Rachel Campbell. Rachel is a London-based artist whose work explores the blurred lines between nudes, sex and societal norms. She focuses on ideas of the male form, the female mind and how social and cultural constructs influence both.
Rosielea. Born and bred in Hackney in the 60’s, Rosielea has lived most of her life in New Zealand. Showing her work in Hackney feels like visiting her place of birth again, a place she left as an 11 year old. The pieces she showed were painted from personal clips and fragments of memory based on that time. The rough canvas the pieces are painted on reflect on what she describes as the ‘roughness’ of her childhood, what it was like to be a mostly defenceless girl child in a tough, and at times violent environment. Rosielea paints with mixed media and likes to experiment on different surfaces/substrates and finds great satisfaction in working with a variety of textures and mediums, exploring ways to best express ideas, feelings and observations Rosielea completed an art degree as a mature student and now focuses on her art practice.
Noriko Watanabe. This London-based Japanese artist produces work that explores the line between painting and sculpture, East and West and the clash between human emotions and a world dominated by technology, individualism and superficiality. She has exhibited at the Royal Academy Summer Exhibition on several occasions and her work is part of public and private collections in the UK and USA.

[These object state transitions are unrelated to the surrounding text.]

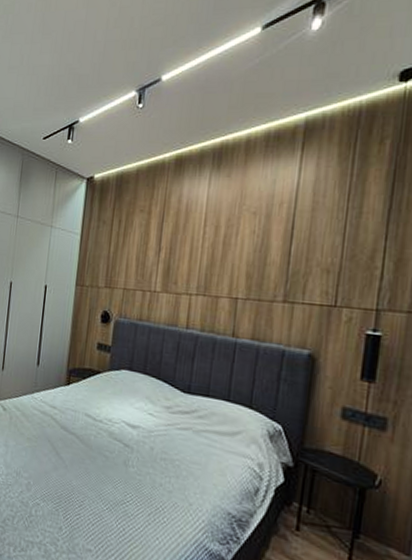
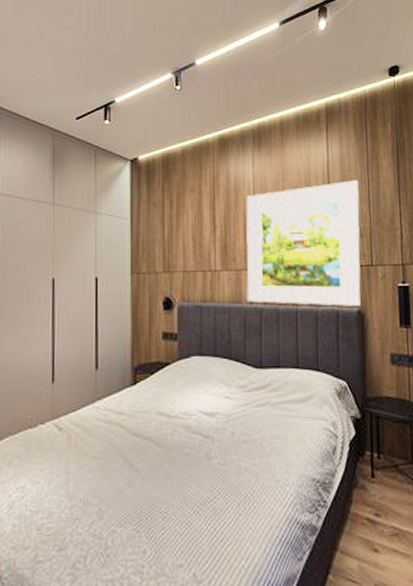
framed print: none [183,207,334,349] -> present [246,180,361,306]

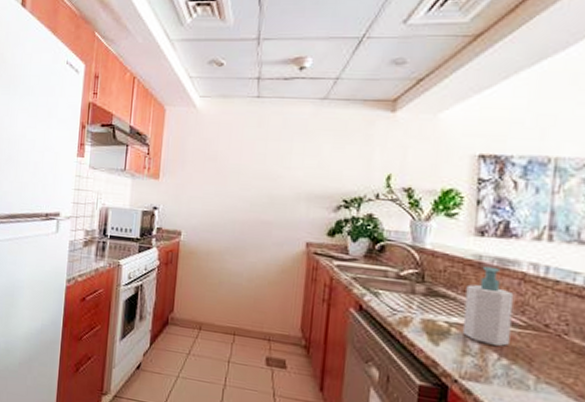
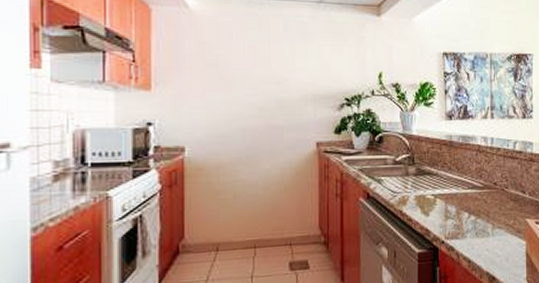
soap bottle: present [462,266,514,347] -> none [444,143,474,207]

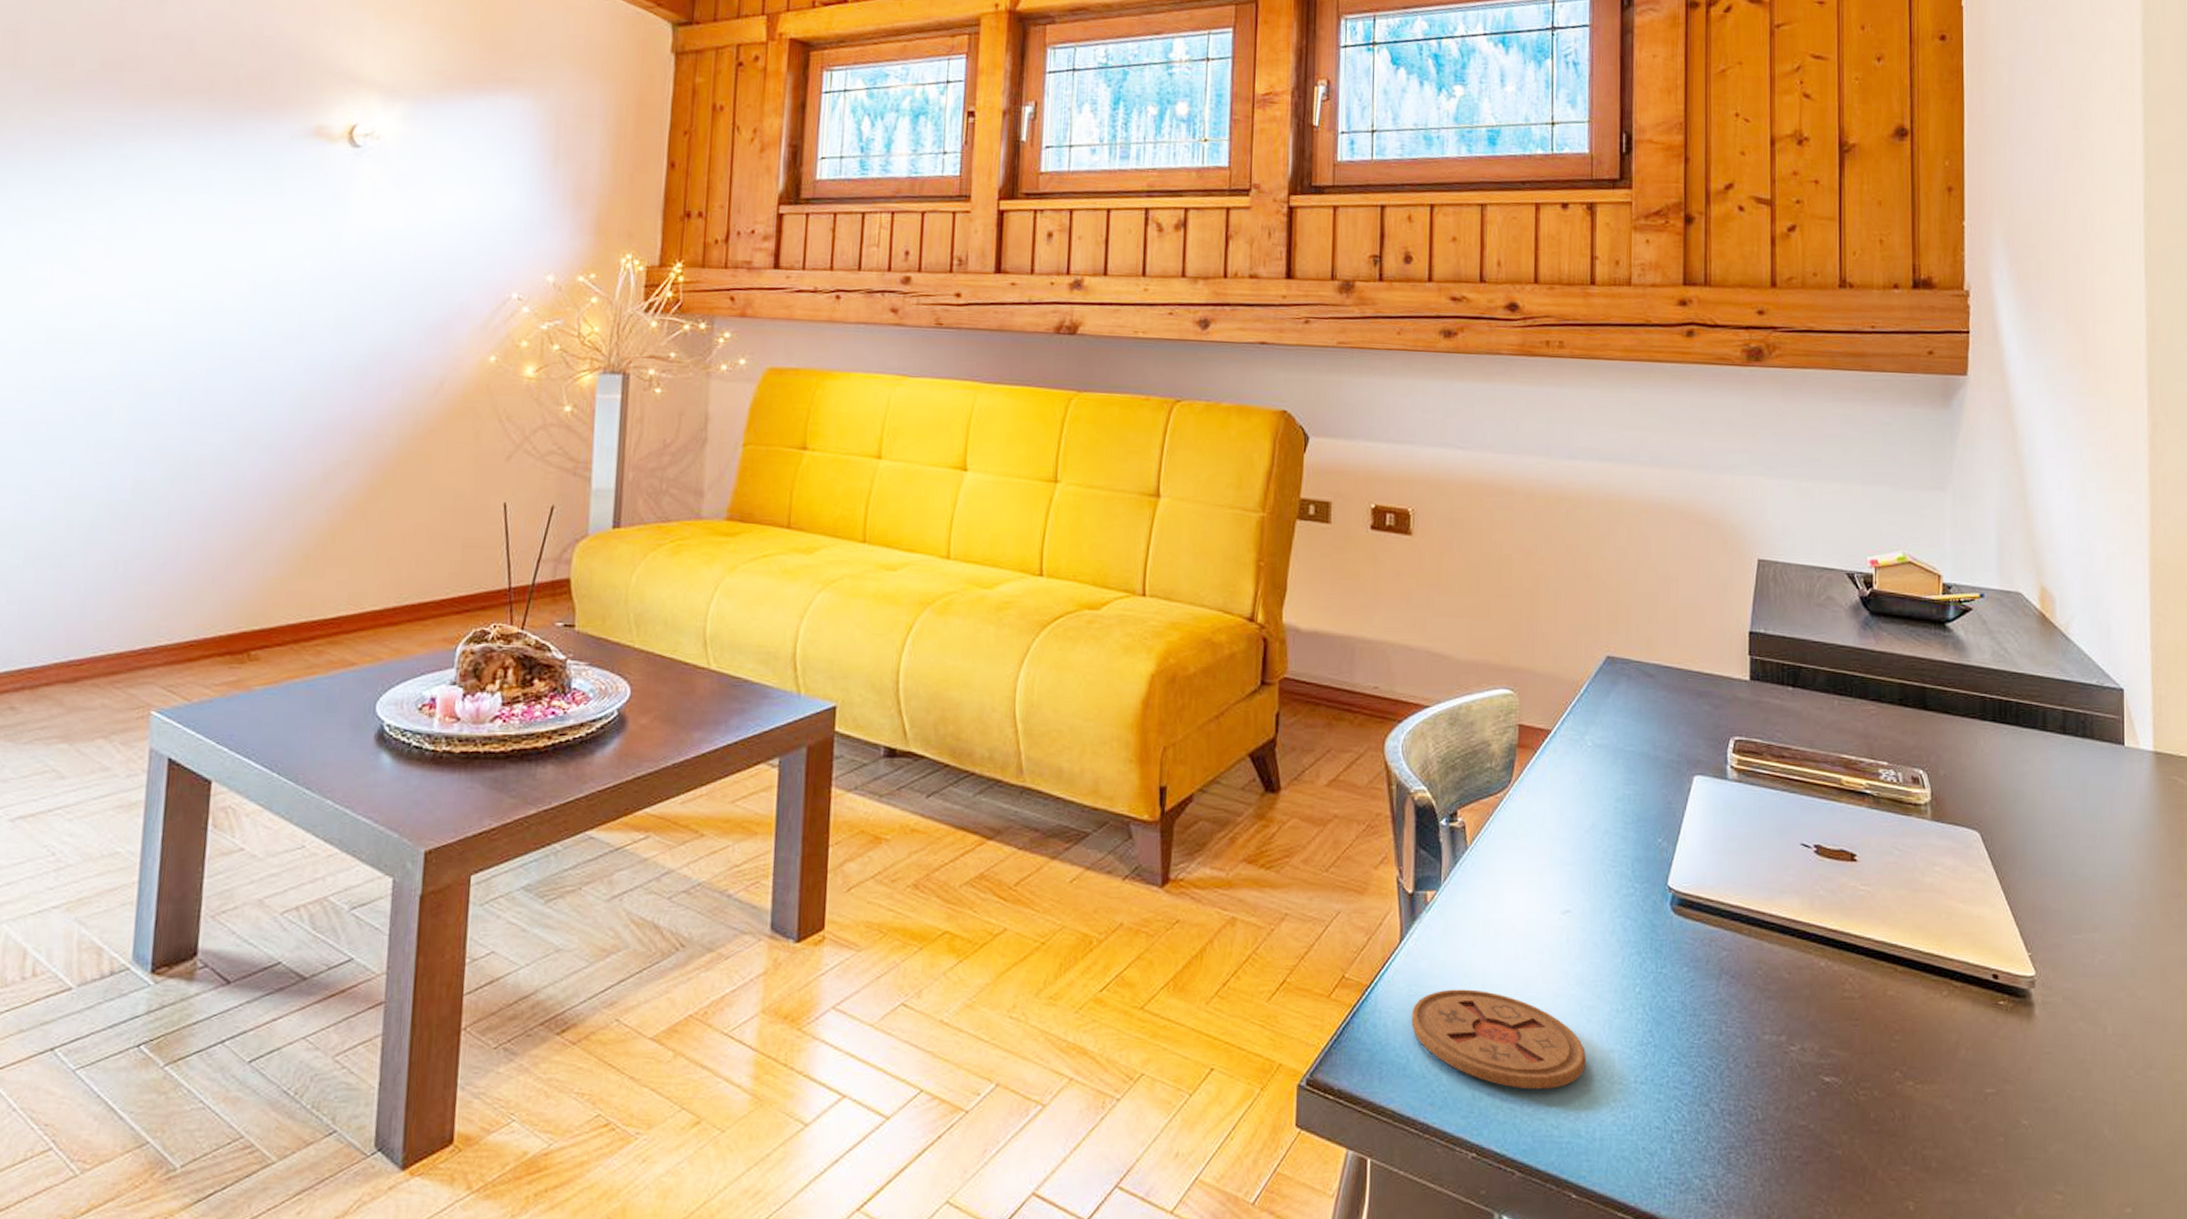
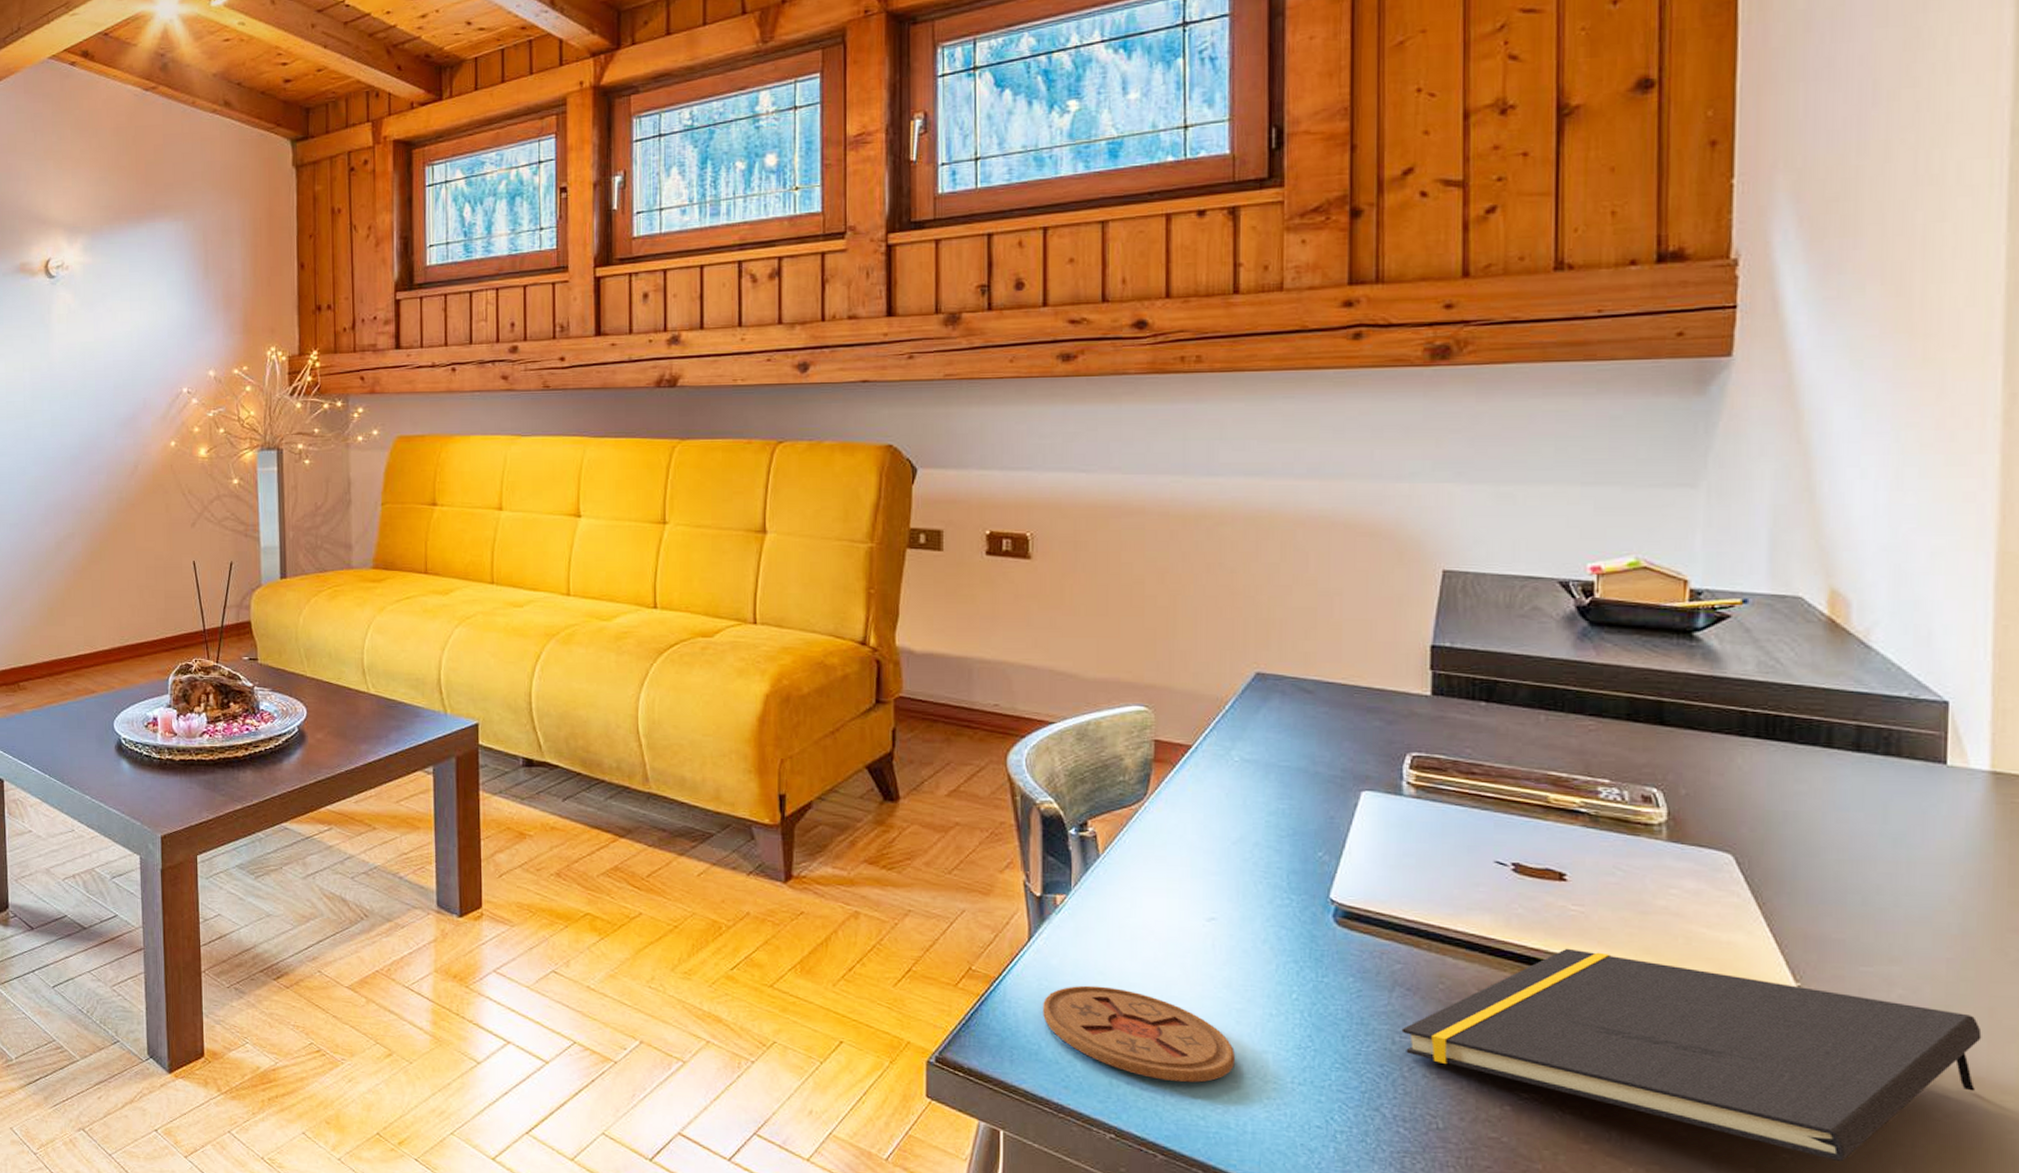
notepad: none [1727,928,2158,1123] -> present [1401,948,1982,1161]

‘’In our contemporary society, loud voice, thick skin and aggression appear to be always winners of self- assertion. Representation by silence is often ignored.
Perhaps we are too busy or too tired to sense the subtlety of the unvoiced.
The deep sea hardly waves unlike the shallow sea.
Abundant richness of truth exists in the unvoiced or unseen.
Pause for a while and listen to the unvoiced, which leads to true dialogue.
That is a joy of life.’’
Chloe Wing. Chloe is a visual artist of Chinese origin based in the UK who makes light and shadow paper cutting installations. She hand-cuts everything to have a close, raw and expressive relationship to what she does. Chloe has an eclectic art background: she studied performance, music, children’s picture books, fashion and received an MFA in Fine Art from UAL. Her work is an idiosyncratic crossover which she describes as a ‘healing process’. She sees herself as a ‘humanitarian artist’ whose work is strongly psycho-social and focuses on social rules of thinking and behaviour in relation to aesthetics, beauty and patterns. She challenges social norms, especially those pertaining to women and how they should act in society. Chloe is fascinated by how the things we see in everyday life have originated from past ideas, historical conventions, traditions and male authorities. Familiar forms of decoration can symbolise deeper and darker meanings, more than just the seemingly innocent and superficial appearance of things. Her work seeks to connect people and though it exhibits struggle and difficulty, underneath it all it is about catharsis, humanity and self-growth/ awareness. She is passionate about mental and emotional health because it is such an important and overlooked issue in today’s society. Exploration, self-nurture, conviction and intuition are what she wants to promote, in a world where we may seek too much outward approval.